Interestingly, it's not entirely clear that a Mousavi victory would have had important consequences for the viability of a diplomatic reconciliation with Iran. Mousavi campaigned well within the Iranian foreign-policy consensus. He expressed no intention of making nice with Israel, believes Iran should continue to support armed struggle against Israel via Hamas and Hezbollah, believes Iran should be the leading power in the Persian Gulf, and believes that Iran should assert its right under the Nuclear Nonproliferation Treaty to enrich uranium. The Mousavi platform left the door open to an agreement that would permit Iran to do what Japan, Germany, South Korea, and other countries have done -- fully explore the science of uranium enrichment without constructing any nuclear weapons. But no matter who holds Iran's presidency, the key question around any nuclear deal remains whether or not the supreme leader will go for it.

The theft of the election, however, raises more foreign-policy implications than any clean result could have. For one thing, at this point if Mousavi and his followers somehow manage to prevail, it will be a victory not for a "reform" movement but for something more like a revolution that holds the promise of completely changing the context of U.S.-Iranian relations. Unfortunately, a more likely scenario is that the opposition will be crushed, with uncertain consequences for American policy. Consolidation of power under Ahmadinejad is likely to change the U.S. domestic political context. Already former Bush administration official Elliot Abrams is spinning the theft as a vindication of a hardline approach. On the merits, we ought to see it the other way around. The events of the weekend are a sign of the pro-reform movement's strength, something boosted by Obama's policy. In an optimistic scenario, the regime could react to clear signs of popular discontent by deciding that it's best to retrench its position and try to strike a deal with the U.S. in order to better focus on domestic stability.

Pessimistically, however, it's at least possible that the upshot of these events will be the marginalization of pragmatic figures within the Iranian regime and the rise to power of a group with whom it's not possible to reach an agreement.

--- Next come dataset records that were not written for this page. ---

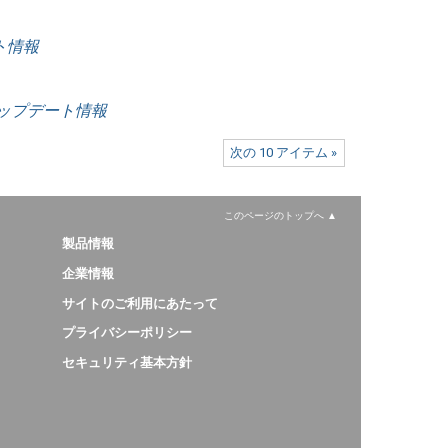
ート情報
V4 アップデート情報
次の 10 アイテム »
このページのトップへ
製品情報
企業情報
サイトのご利用にあたって
プライバシーポリシー
セキュリティ基本方針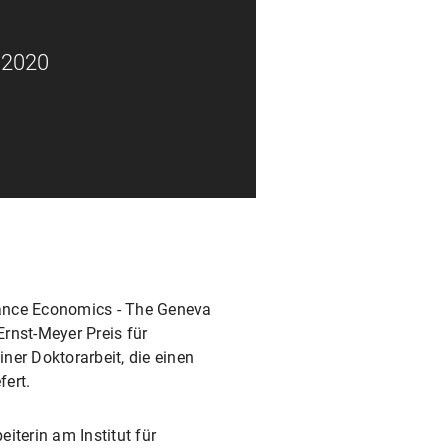
 2020
urance Economics - The Geneva
Ernst-Meyer Preis für
ner Doktorarbeit, die einen
fert.
eiterin am Institut für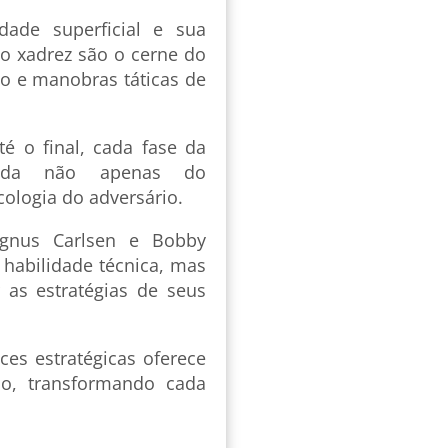
dade superficial e sua
 do xadrez são o cerne do
o e manobras táticas de
é o final, cada fase da
unda não apenas do
ologia do adversário.
gnus Carlsen e Bobby
 habilidade técnica, mas
 as estratégias de seus
es estratégicas oferece
ão, transformando cada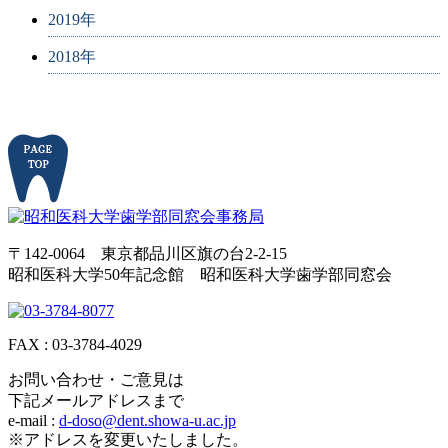
2019年
2018年
〒142-0064 東京都品川区旗の台2-2-15
昭和医科大学50年記念館 昭和医科大学歯学部同窓会
FAX : 03-3784-4029
お問い合わせ・ご意見は
下記メールアドレスまで
e-mail :
d-doso@dent.showa-u.ac.jp
※アドレスを変更いたしました。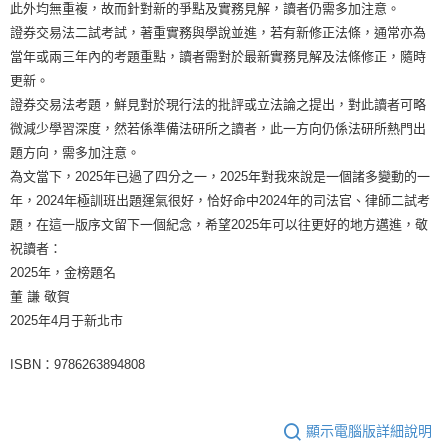
此外均無重複，故而針對新的爭點及實務見解，讀者仍需多加注意。
證券交易法二試考試，著重實務與學說並進，若有新修正法條，通常亦為
當年或兩三年內的考題重點，讀者需對於最新實務見解及法條修正，隨時
更新。
證券交易法考題，鮮見對於現行法的批評或立法論之提出，對此讀者可略
微減少學習深度，然若係準備法研所之讀者，此一方向仍係法研所熱門出
題方向，需多加注意。
為文當下，2025年已過了四分之一，2025年對我來說是一個諸多變動的一
年，2024年極訓班出題運氣很好，恰好命中2024年的司法官、律師二試考
題，在這一版序文留下一個紀念，希望2025年可以往更好的地方邁進，敬
祝讀者：
2025年，金榜題名
董 謙 敬賀
2025年4月于新北市
ISBN：9786263894808
顯示電腦版詳細說明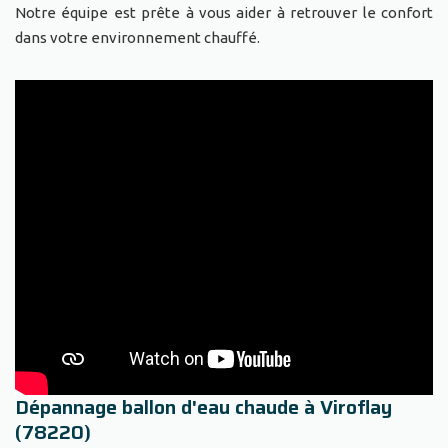
Notre équipe est prête à vous aider à retrouver le confort
dans votre environnement chauffé.
Dépannage ballon d'eau chaude à Viroflay
(78220)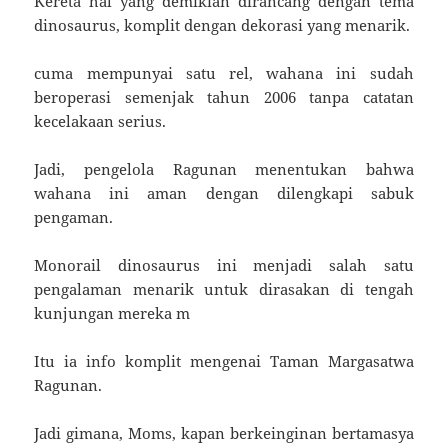
Kereta hal yang demikian dirancang dengan tema
dinosaurus, komplit dengan dekorasi yang menarik.
cuma mempunyai satu rel, wahana ini sudah
beroperasi semenjak tahun 2006 tanpa catatan
kecelakaan serius.
Jadi, pengelola Ragunan menentukan bahwa
wahana ini aman dengan dilengkapi sabuk
pengaman.
Monorail dinosaurus ini menjadi salah satu
pengalaman menarik untuk dirasakan di tengah
kunjungan mereka m
Itu ia info komplit mengenai Taman Margasatwa
Ragunan.
Jadi gimana, Moms, kapan berkeinginan bertamasya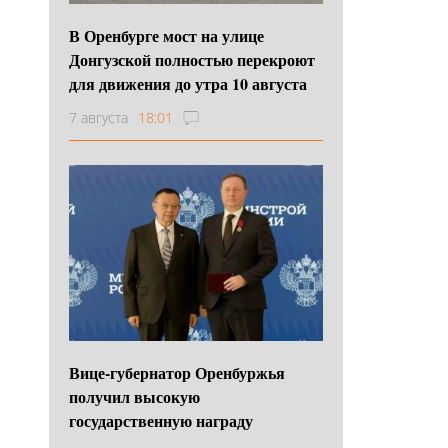
В Оренбурге мост на улице
Донгузской полностью перекроют
для движения до утра 10 августа
7 августа
18:01
Вице-губернатор Оренбуржья
получил высокую
государственную награду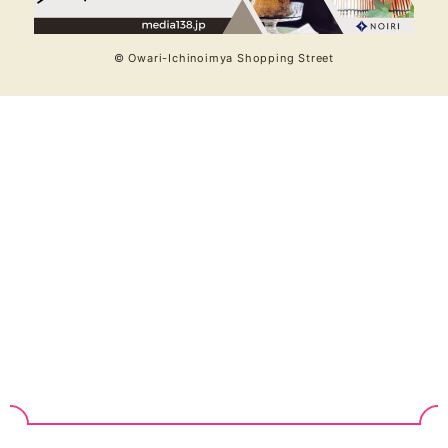
© Owari-Ichinoimya Shopping Street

For the moment, the most important thing is to do what we can to assist the development of a favorable outcome on the ground. What that amounts to in practice, however, is that there's not very much we can do. Over-the-top rhetoric from the United States is likely to be counterproductive and the Obama administration has been right to follow a restrained approach. Beyond that, whatever the outcome of Iran's domestic political struggles, the fundamental strategic calculus remains the same. Airstrikes against Iranian nuclear facilities will not accomplish the goal of maintaining a verifiably non-nuclear Iranian military, and an agreement on nuclear issues between the U.S. and Iran would still serve the interests of both countries. Under the circumstances, no matter what the outcome, pursuit of such an arrangement should continue to be a priority. But friends of diplomacy should be realistic that the odds of reaching a deal seem to have gotten much worse.